Thursday before last, Sen. Bernie Sanders (I-Vt.), together with Sens. Ed Markey (D-Mass.) and Kirsten Gillibrand (D-N.Y.), introduced the Make Billionaires Pay Act

"The legislation I am introducing today will tax the obscene wealth gains billionaires have made during this extraordinary crisis . . . ,” said Sanders. 

"As more than 160,000 Americans have lost their lives and millions more have lost their jobs, it is unconscionable that the super-wealthy are getting even richer in the midst of this crisis," declared Sen. Markey. “The American people pay with their lives every day. . . . It is time the country’s wealthiest do the same off with their profits." [sic]

(You probably hadn’t realized that billionaires’ increasing wealth was the cause of COVID illnesses, deaths, and job losses.)

According to Sen. Sanders’ news release, 467 billionaires accumulated additional wealth of $731 billion between March 18, 2020 and August 5, 2020. Linked to the news release is an Excel spreadsheet listing those billionaires, their wealth on those dates, the increase during that period, and the federal revenue that would result from confiscating 60% of it. (In a hidden column, the spreadsheet also calculates the revenue that would result from confiscating 50% of it. And, oddly, the spreadsheet numbers don’t balance.)

Sanders et al calculate that claiming 60% of what they call “pandemic wealth” through August 5, 2020, would bring $422 billion into the Federal Treasury. The proposed tax, however, would not be limited to the wealth gains between March 18 and August 5, but would include wealth gains through January 1, 2021. It would be a one-time imposition. (Can I interest you in some property on the Arizona seashore?)

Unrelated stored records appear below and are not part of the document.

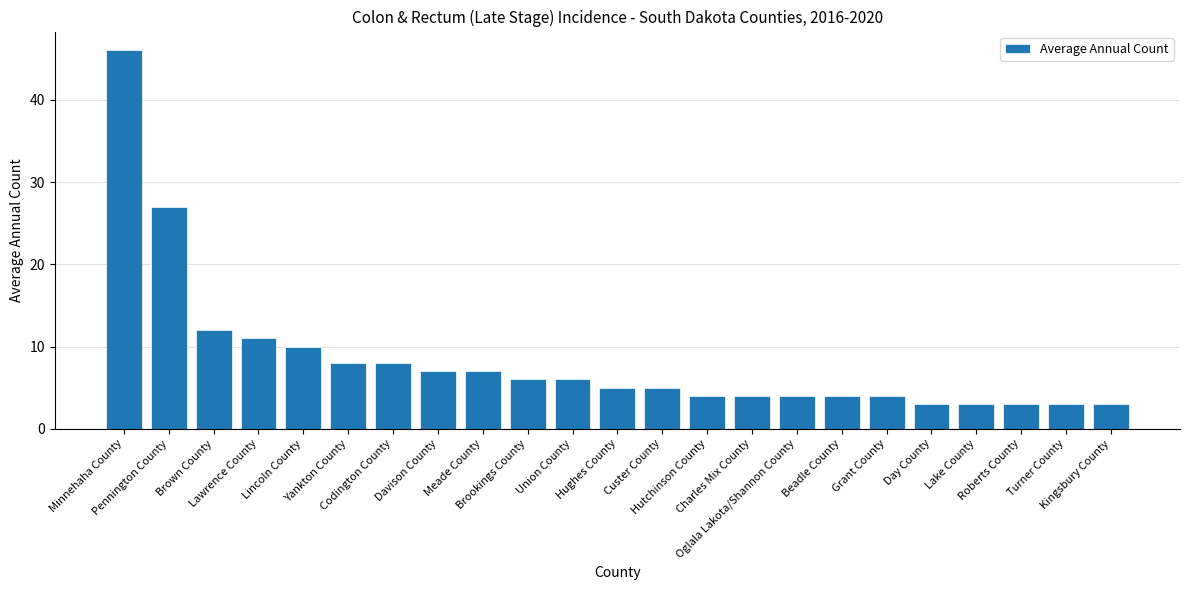

How many data points does each series have?

23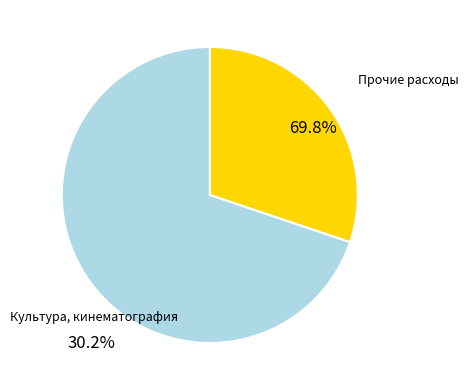

Is there any slice that represents more than half of the pie?

Yes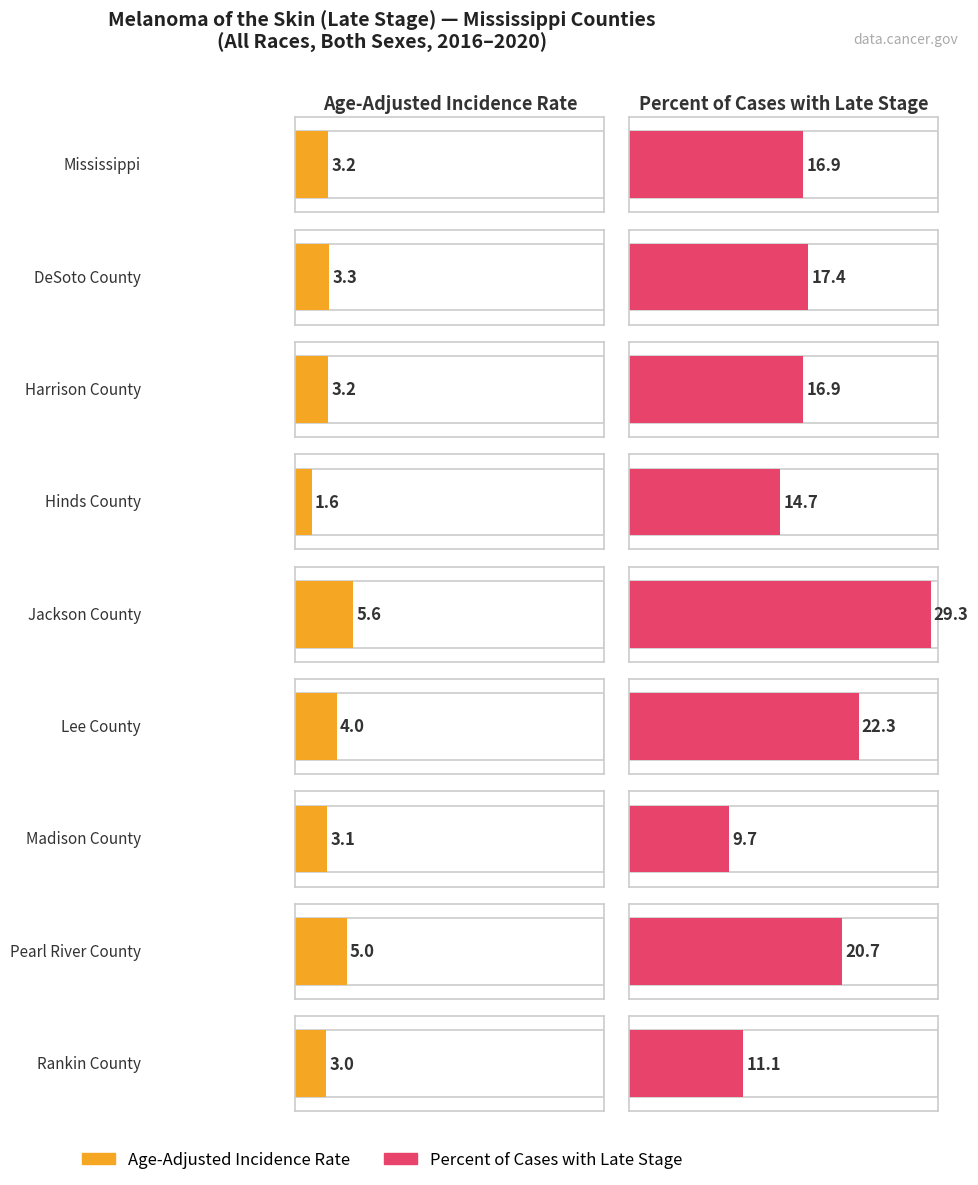

How many values in the Age-Adjusted Incidence Rate series exceed 3?

7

Sanders, et al have a destination for these additional federal revenues. According to the draft legislation, its purpose is:

To impose an emergency tax on the increase in wealth of billionaires during the COVID–19 pandemic in order to pay for all of the out of pocket healthcare expenses of the uninsured and under-insured, including prescription drugs, for one year.

The proposed legislation makes it clear that the medical costs to be covered include those of aliens in the U.S. illegally.

The tax code is often used to redistribute income, and even to tax windfall gains. After the oil embargo and other economic pressures drove up the price of crude oil in the late 1970s, for example, Congress passed, and President Carter signed, The Crude Oil Windfall Profits Tax of 1980 (P.L. 96-223). The tax fell on oil companies, and was measured by the excess profit per barrel over a stated amount. Expensive to implement, and disappointing in revenue production, the tax was repealed in 1988. 

Would this confiscatory tax on specified persons pass constitutional muster? Thoughtful scholars will likely be weighing in on this subject at length.   

In the meantime, will anyone oppose the government’s confiscating some of the wealth of billionaires? If the government were to take this step, how long would it be before mere millionaires are in the line of fire? And once the precedent has been set, what could follow?